Nonostante questo, Waring sostiene di aver trovato negli ultimi mesi decine di esempi di creature simili a quelle presenti sulla Terra, fossili, altre rovine e persino umanoidi alieni. Discutendo delle sue ultime scoperte, il ricercatore ha spiegato: “La macchina fotografica del rover, riprende in primo piano e sullo sfondo….sì, avete indovinato, tre segni di vita. Due di questi segni sono la prova schiacciante di vita intelligente in questa terra desolata, tanto da scolpire i volti della loro cultura sulla pietra. Il terzo indizio viene da una creatura inferiore, una conchiglia poco vicino.

Con tutte prove trovate dal rover, la Nasa si mostra scettica. Eppure il suo “motto” non sarebbe “Per il bene di tutti?” In un secondo post ha poi sottolineato: “Stiamo parlando di geroglifici che erano presenti in un’immagine scattata dal “Rover Spirit”, nelle quali si intravede una struttura simile a una roccia che contiene scritte o immagini destinate a comunicare un messaggio” (foto sopra).

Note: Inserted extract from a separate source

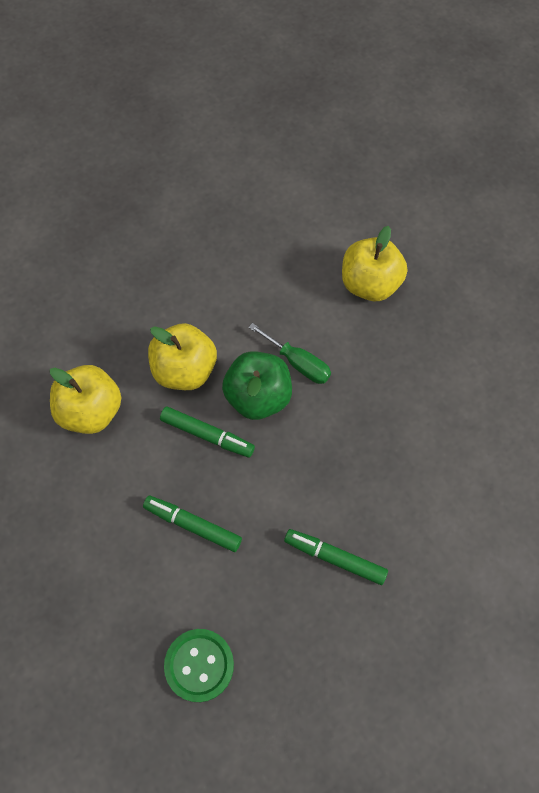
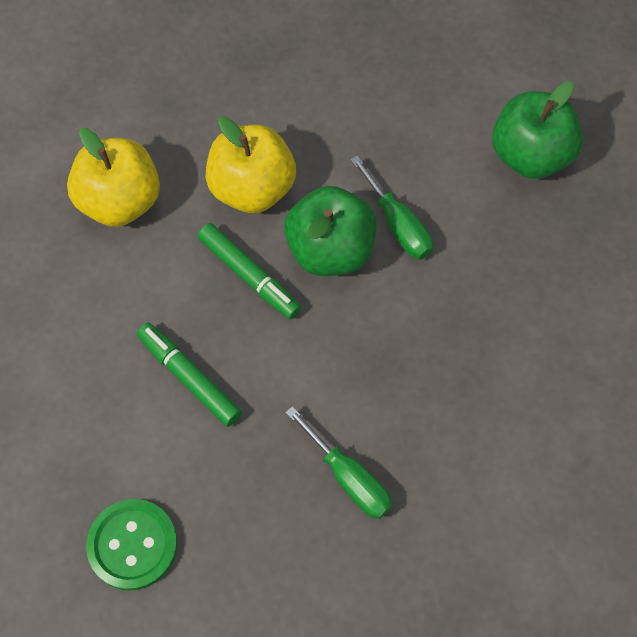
camera: 20 degrees right, 0 degrees up
(335, 558) = (349, 478): green marker -> green screwdriver
(370, 284) = (530, 155): yellow apple -> green apple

Gli scettici si sono affrettati a definire tali segni come il risultato dell’illusione  pareidolitica, un fenomeno subcosciente che tende a ricondurre a forme note oggetti o profili (naturali o artificiali) dalla forma casuale, per cui il cervello inganna gli occhi facendogli credere di vedere oggetti familiari nelle nuvole o sulla superficie di una roccia, combinandosi, in questo caso, con l’immaginazione attiva di Waring. Ma non tutto è frutto di immaginazione. Nel corso del tempo abbiamo riportato molti casi in cui la NASA aveva nascosto le prove di segni di vita sul pianeta rosso, prove suffragate da materiale fotografico catturato dai Rovers. Certamente molte di queste fotografie mostrano piramidi, edifici e cupole che fanno pensare alla presenza di forme di vita extraterrestre.